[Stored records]
* * *

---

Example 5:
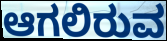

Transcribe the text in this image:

ಆಗಲಿರುವ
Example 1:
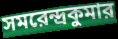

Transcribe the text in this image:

সমরেন্দ্রকুমার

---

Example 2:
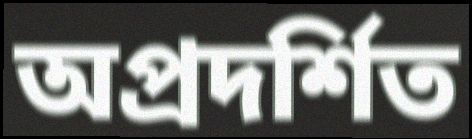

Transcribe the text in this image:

অপ্রদর্শিত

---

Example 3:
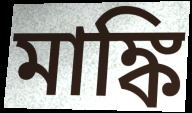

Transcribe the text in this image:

মাঙ্কি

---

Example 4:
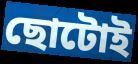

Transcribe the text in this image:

ছোটোই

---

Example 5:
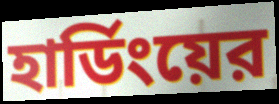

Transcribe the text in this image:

হার্ডিংয়ের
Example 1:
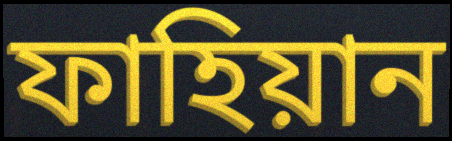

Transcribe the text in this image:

ফাহিয়ান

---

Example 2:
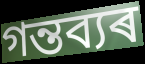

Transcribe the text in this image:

গন্তব্যৰ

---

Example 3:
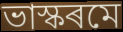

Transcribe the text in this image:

ভাস্কৰমে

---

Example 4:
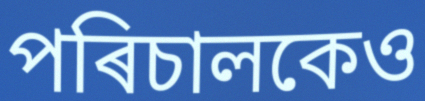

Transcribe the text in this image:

পৰিচালকেও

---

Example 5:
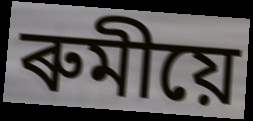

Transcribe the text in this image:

ৰুমীয়ে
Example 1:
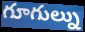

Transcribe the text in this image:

గూగుల్ను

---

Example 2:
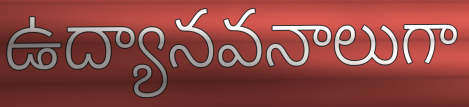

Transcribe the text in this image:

ఉద్యానవనాలుగా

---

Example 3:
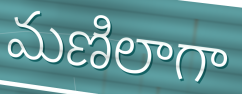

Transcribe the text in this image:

మణిలాగా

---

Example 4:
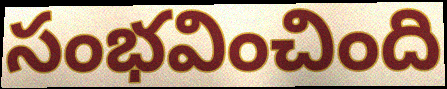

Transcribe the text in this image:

సంభవించింది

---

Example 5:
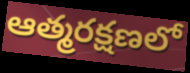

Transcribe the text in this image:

ఆత్మరక్షణలో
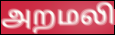
அறமலி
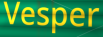
Vesper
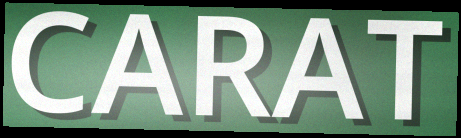
CARAT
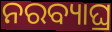
ନରବ୍ୟାଘ୍ର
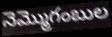
నెమ్మొగంబుల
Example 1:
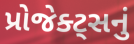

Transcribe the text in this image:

પ્રોજેક્ટ્સનું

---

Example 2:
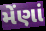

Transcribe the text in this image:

મેંણાં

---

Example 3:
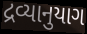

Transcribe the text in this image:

દ્રવ્યાનુયાગ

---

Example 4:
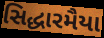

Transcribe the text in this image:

સિદ્ધારમૈયા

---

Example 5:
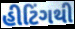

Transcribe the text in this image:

હીટિંગથી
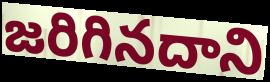
జరిగినదాని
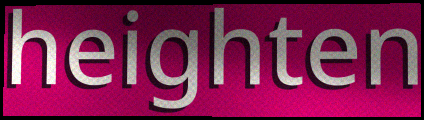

* * *

:: PROBLEM DESCRIPTION ::
Arrange the material from its beginning through the line containing "సంభవించింది", inclusive, as a two-column CSV with the headers instruction and transcription. Give one row for each instruction with its transcription, put each value in a single quoted field with line breaks changed to spaces, and leave the pictures out.

:: OUTPUT ::
instruction,transcription
"--- Example 5: Transcribe the text in this image:","ಆಗಲಿರುವ"
"Example 1: Transcribe the text in this image:","সমরেন্দ্রকুমার"
"--- Example 2: Transcribe the text in this image:","অপ্রদর্শিত"
"--- Example 3: Transcribe the text in this image:","মাঙ্কি"
"--- Example 4: Transcribe the text in this image:","ছোটোই"
"--- Example 5: Transcribe the text in this image:","হার্ডিংয়ের"
"Example 1: Transcribe the text in this image:","ফাহিয়ান"
"--- Example 2: Transcribe the text in this image:","গন্তব্যৰ"
"--- Example 3: Transcribe the text in this image:","ভাস্কৰমে"
"--- Example 4: Transcribe the text in this image:","পৰিচালকেও"
"--- Example 5: Transcribe the text in this image:","ৰুমীয়ে"
"Example 1: Transcribe the text in this image:","గూగుల్ను"
"--- Example 2: Transcribe the text in this image:","ఉద్యానవనాలుగా"
"--- Example 3: Transcribe the text in this image:","మణిలాగా"
"--- Example 4: Transcribe the text in this image:","సంభవించింది"